The Los Alamos County Council Tuesday in a move to boost affordable housing approved a process that will give developers a discount on land.

Called the Land Donation and Land Discount Program, a system will be created to use public land in a cost-effective way, said Steven Brugger, housing programs manager.

“It’s to make it easier for builders to provide affordable housing for lower-income households,” he said. “The cost of land is a significant component of the total cost of building a home so by reducing that cost we can help promote affordability.”

Under the program, a land donation will be made to developers when all of the units would be provided to households that are 50 percent below the area’s median income.

Developers would get a land discount when a housing project commits to sell to households that are 50-80 percent of the median income.

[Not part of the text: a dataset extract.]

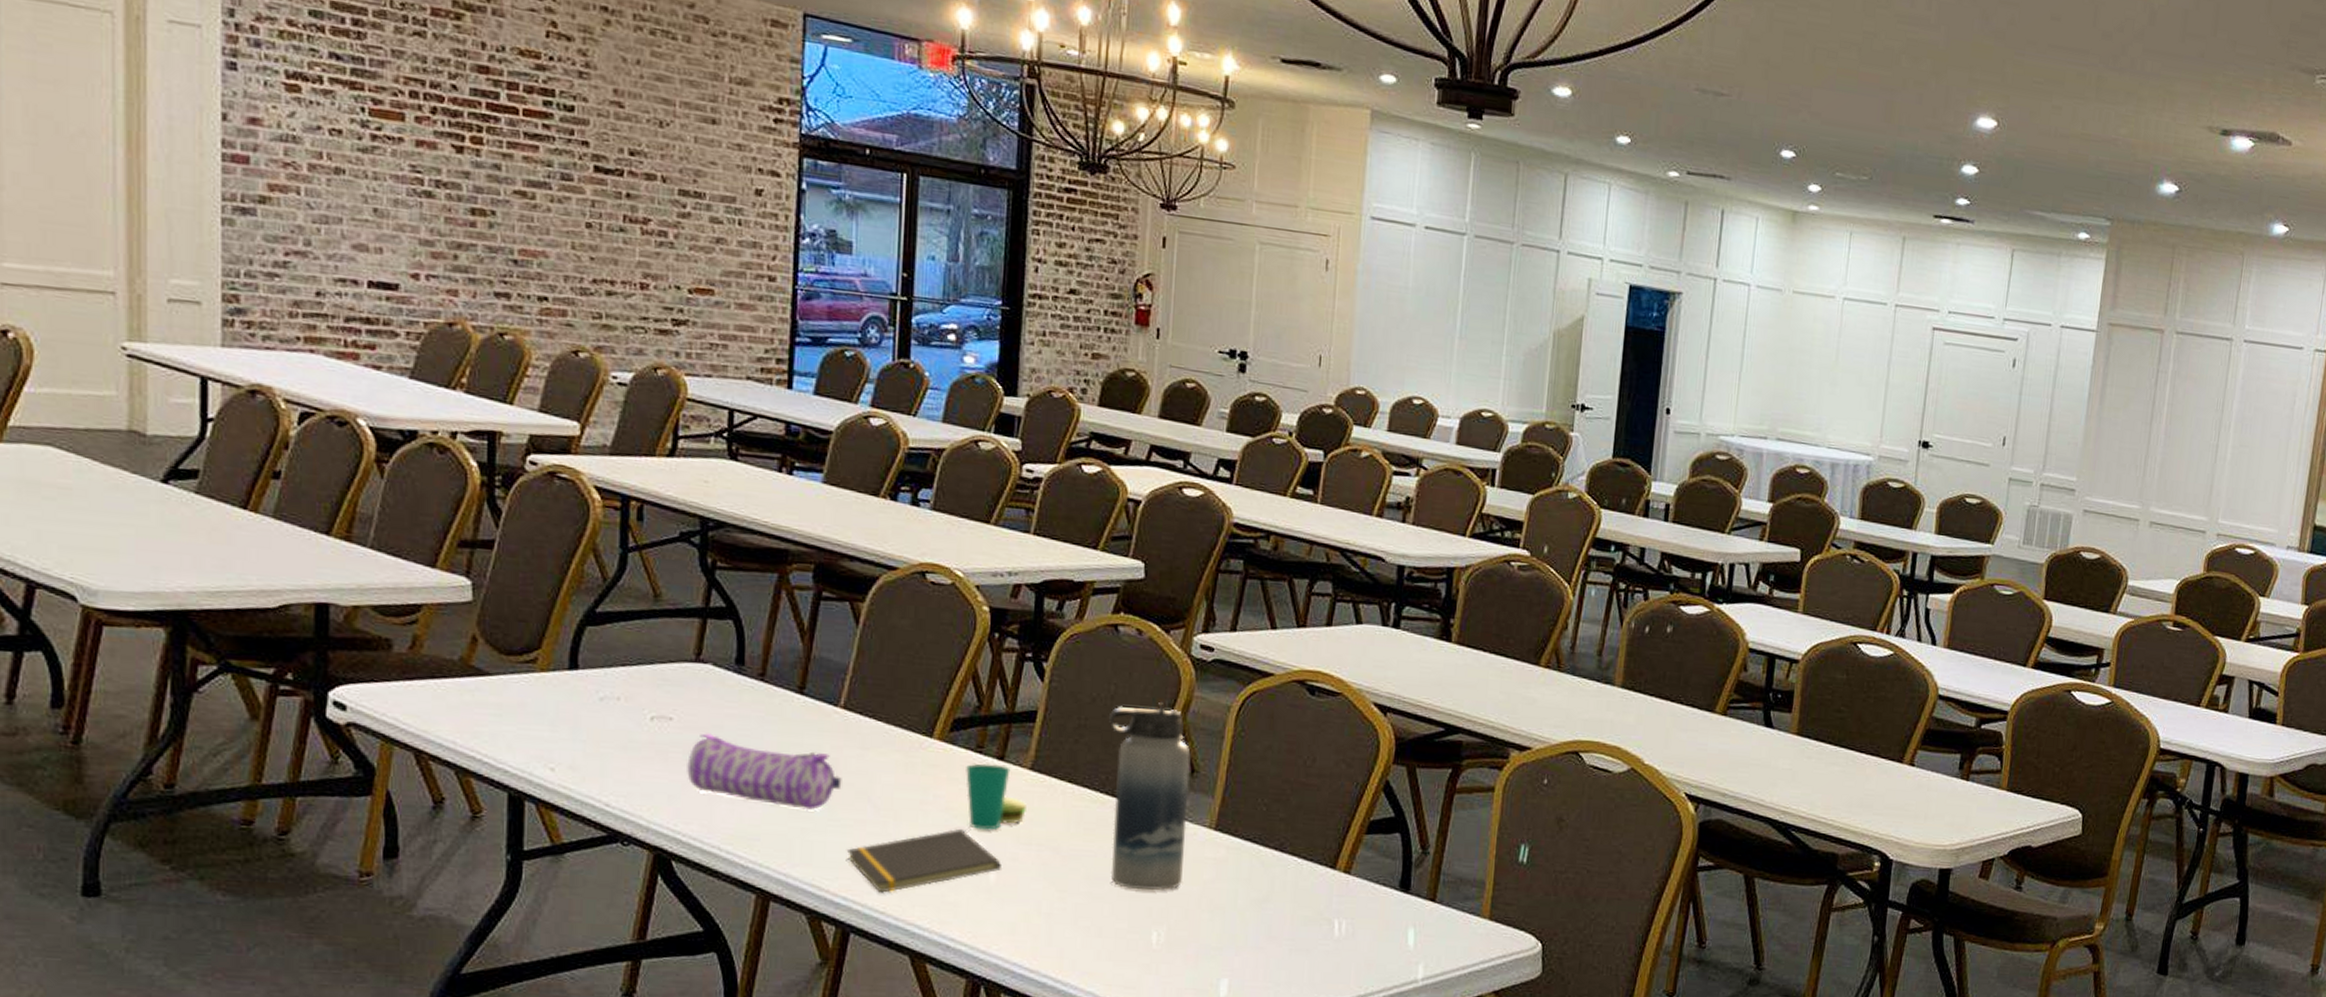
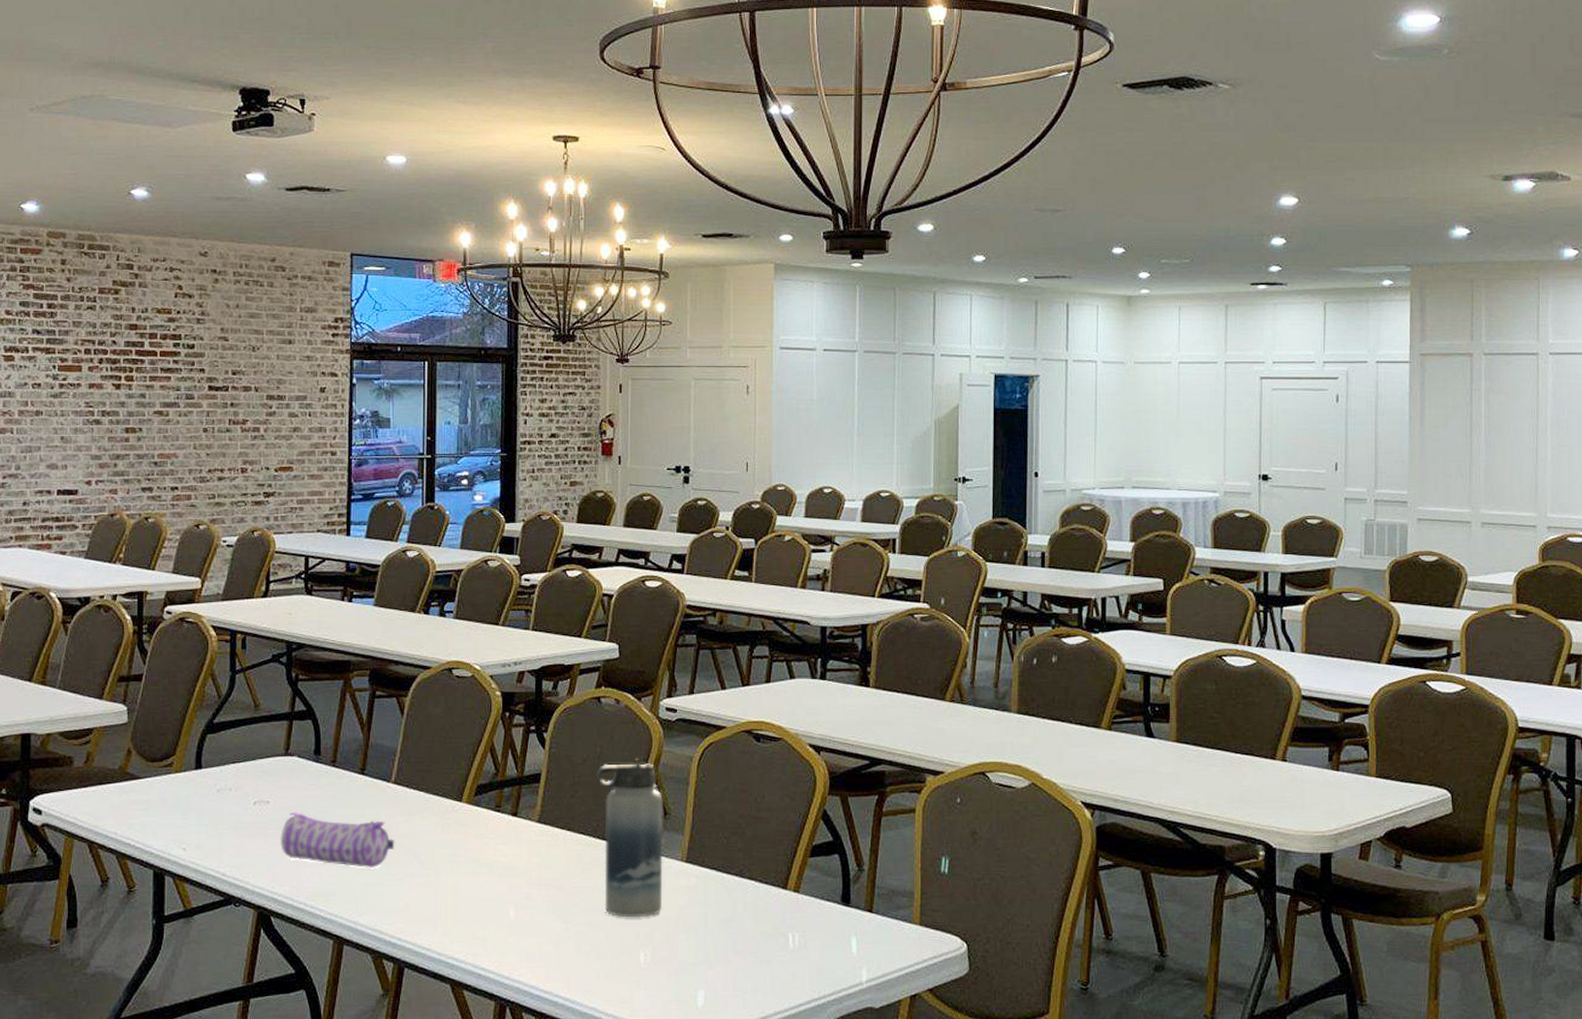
notepad: present [846,829,1003,893] -> none [399,876,520,933]
cup: present [966,763,1026,830] -> none [488,820,536,875]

The amount of the discount or donation would be included in a promissory note payable to the county and secured by a second mortgage. The mortgage and the note would be forgiven at the end of the affordability period.

The money from the note would then be returned to the affordable housing fund.

Brugger said the greater the subsidy loan, the longer the affordability period. Higher subsidies should be used for lower income household.

He added when the county conveys land for a discount, it will take half of the appraised value in cash and half in a promissory note.

For rental properties, no land subsidy would be provided to a builder serving only households greater than 50 percent of the median income. To get a discount or a donation, the applicant must rent units to households earning at or less than 50 percent of the median income.

Councilor Vincent Chiravalle asked what the basis would be to deny a builder who had qualified through the ordinance.

If a builder meets all the requirements, he asked, what discretion does the county have to deny the discount and the loan?

County Attorney Randy Autio said the council has some discretion.

The county is not required to make land available for affordable housing.

The program is a step in the right direction, Chiravalle said.

He said he believes the program solves two needs – to provide affordable housing for workers in the retail sector, which will help nurture local retail and provide housing to construction workers at the Los Alamos National Laboratory’s CMRR building.

Councilor Ralph Phelps said he was concerned with problems in the real estate market. He said he wondered if the ordinance would offer controls on the quality of the mortgages and what sort of protection the county had with sub-prime mortgages.

Brugger said there is language in the ordinance that essentially prohibits sub-prime mortgages.

 “I think it’s pretty tough to address every contingency possible but the ordinance does a great job,” Phelps said.

The county has dealt with affordable housing developments in the past, such as Piñon Trails.

However, the county did not offer land donations or discounts, forcing the developer to find another way to subsidize the project.

The land was acquired from public schools. Piñon covers 25 acres and contains 121 units, 50 of which are affordable houses and is located in White Rock.

Councilor Nona Bowman asked if any lessons have been gained through the Piñon Trails development.

Brugger said he believes the positives outweigh the negatives.

Although one homeowner in Pinon Trails had to declare bankruptcy, he still described the project as “extremely successful.”

Councilor Robert Gibson asked if students could get involved in the program. Brugger said he would consider including that in the rules and regulations for the program.

Council will discuss that at a later meeting.

The land discount and donation program follows the New Mexico Finance Authority, Councilor Sharon Stover said. She asked Brugger if he felt confident about them.

“We have to go through this process,” Brugger said. “Fortunately, they are competent, fortunately they have financial resources we intend to take advantage of … we have a demonstration of excellence working with them.”

Piñon Trails is the only subdivision in Los Alamos that offers affordable housing, although there are other lower price units in different developments, Brugger said.

He added he is unsure how many people in the county qualify for affordable housing.